This is a game where experienced players have a major advantage in knowing what events are out there and planning around them. For instance, my Soviet opponent’s decision to take over Romania was reasonable, but allowed me to harmlessly play “Romanian Abdication,” which would have given him control of the territory anyway. With so many fronts to fight on, you have to pay close attention to the board while attempting to guess at your opponent’s plans. Scoring cards pop up every few rounds for specific regions, so it’s impossible to know which region is going to matter most at any particular moment. Neglect one, and it’s easy to fall behind and never recover. That happened to me in Asia when a devastating roll of the dice let the Soviets win the Korean War and led to the U.S. not even lasting until the end game.

Fantasy Flight’s Cold War: CIA Vs. KGB and Ape Games’ 1955: The War Of Espionage both focus on exerting control over countries through spycraft. Cold War uses the same basic mechanics as Fantasy Flight’s Star Wars: Empire Vs. Rebellion game, having two players attempt to complete objectives by flipping over cards with point values until they reach a number that’s closest to the value of the objective card without going over. The notable twist here is that each player selects an agent with a special power, such as awarding you with a bonus objective if you win or letting you take a peek at what the next objective will be before you choose your agent for the following round.
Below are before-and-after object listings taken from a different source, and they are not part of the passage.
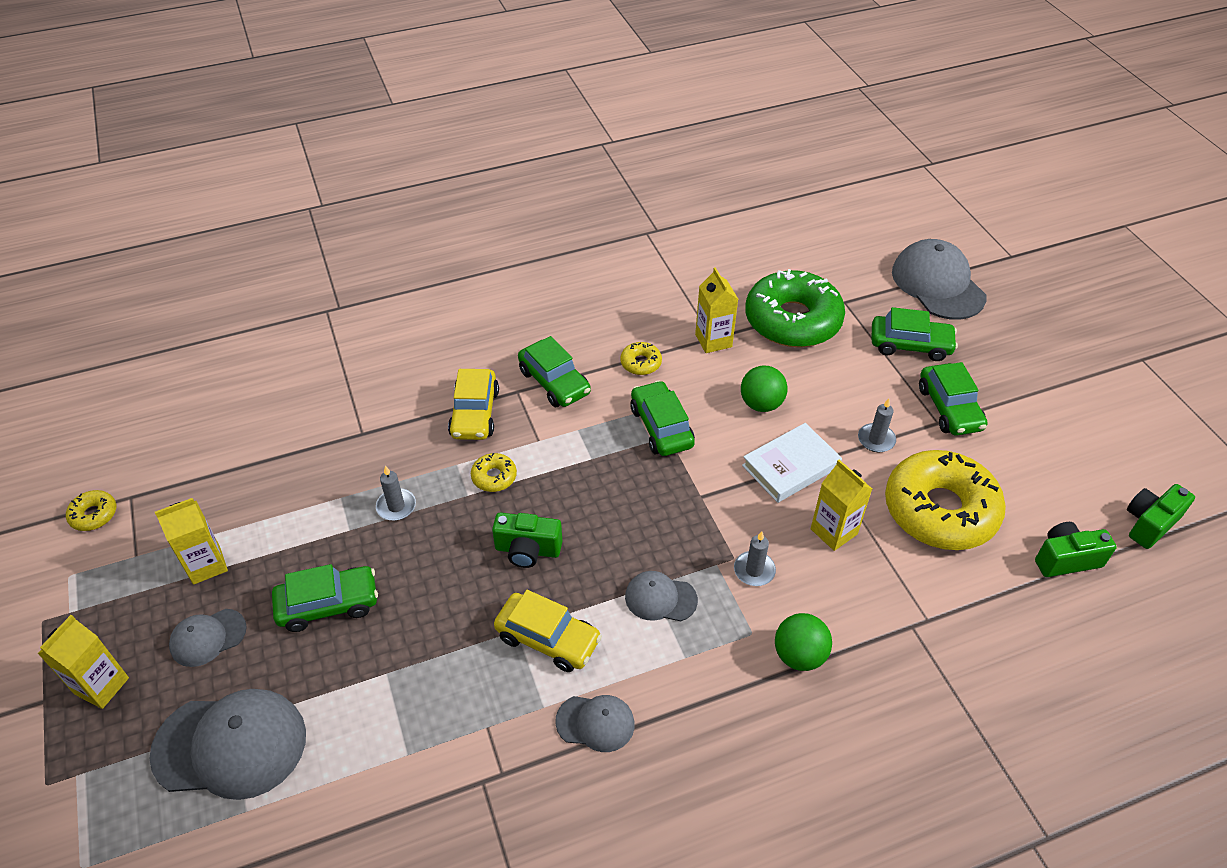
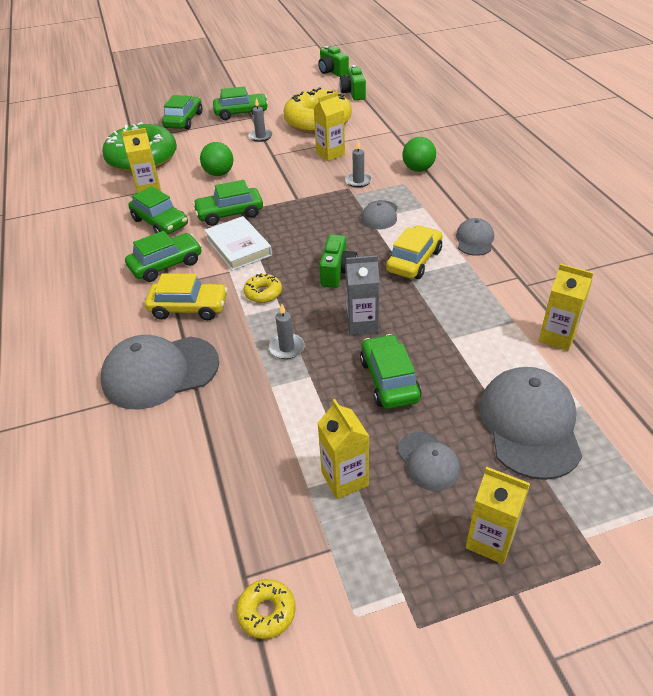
camera: 85 degrees left, 5 degrees down
(368, 805) = (557, 337): none -> yellow carton
(425, 578) = (362, 324): none -> grey carton
(641, 363) = (160, 222): yellow donut -> green car
(790, 466) = (277, 165): white book -> white book (238, 247)
(938, 284) = (132, 108): grey cap -> grey cap (160, 372)

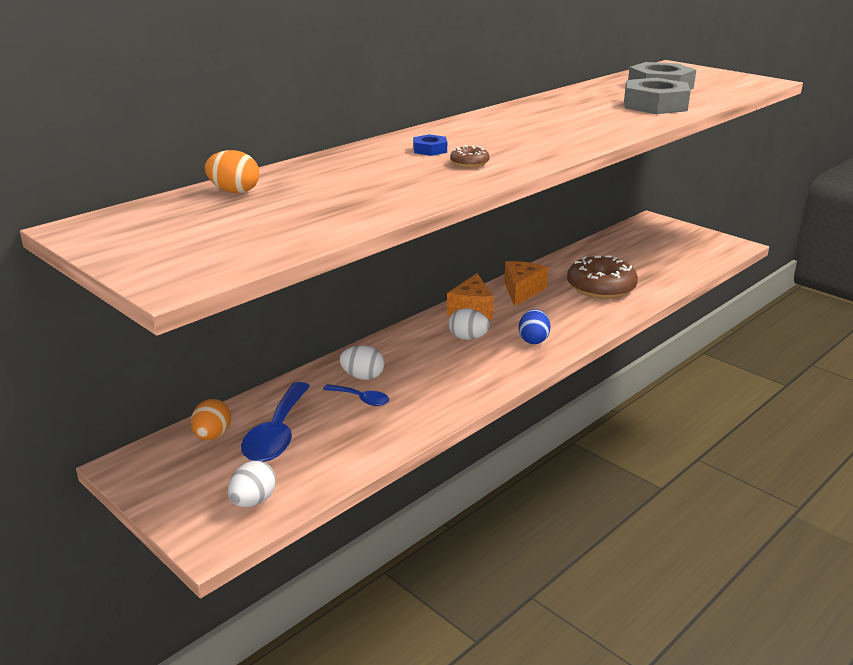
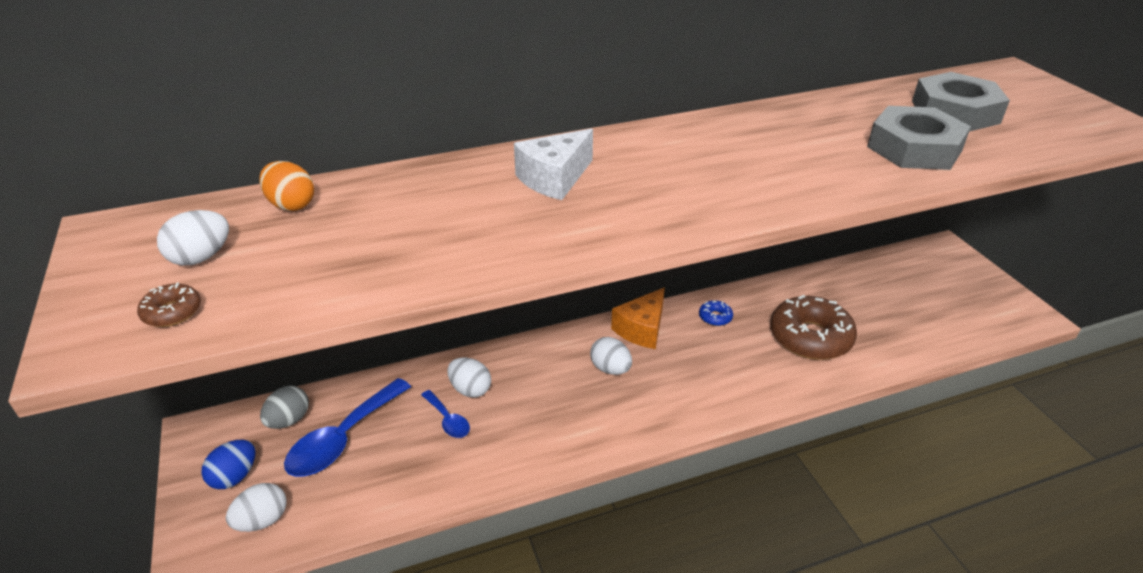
camera: 25 degrees right, 10 degrees up
(200, 226) = (201, 258): none -> white egg
(212, 436) = (289, 420): orange egg -> grey egg
(430, 150) = (554, 178): blue nut -> white cheese
(469, 163) = (574, 214): brown donut -> brown donut (172, 312)
(522, 291) = (715, 317): orange cheese -> blue donut
(533, 340) = (678, 394): blue egg -> blue egg (234, 477)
If you exceed the point value of the objective, the agent you selected is disavowed and cannot be played again (unless it’s the deputy director, who can never be lost). The special abilities of opposing agents can also kill your agent or send them on leave, gradually narrowing your options if you don’t play carefully. All agents need a break after being active in the field, meaning you need to constantly shift your strategy.

The game is easy to learn, but the 100-point victory condition it suggests can make it drag, especially since some objective cards can be sacrificed to produce a special effect rather than granting their point value. But if you just halve the number of points required, it’s a good game to play if you want the Cold War vibe without the Cold War timeline.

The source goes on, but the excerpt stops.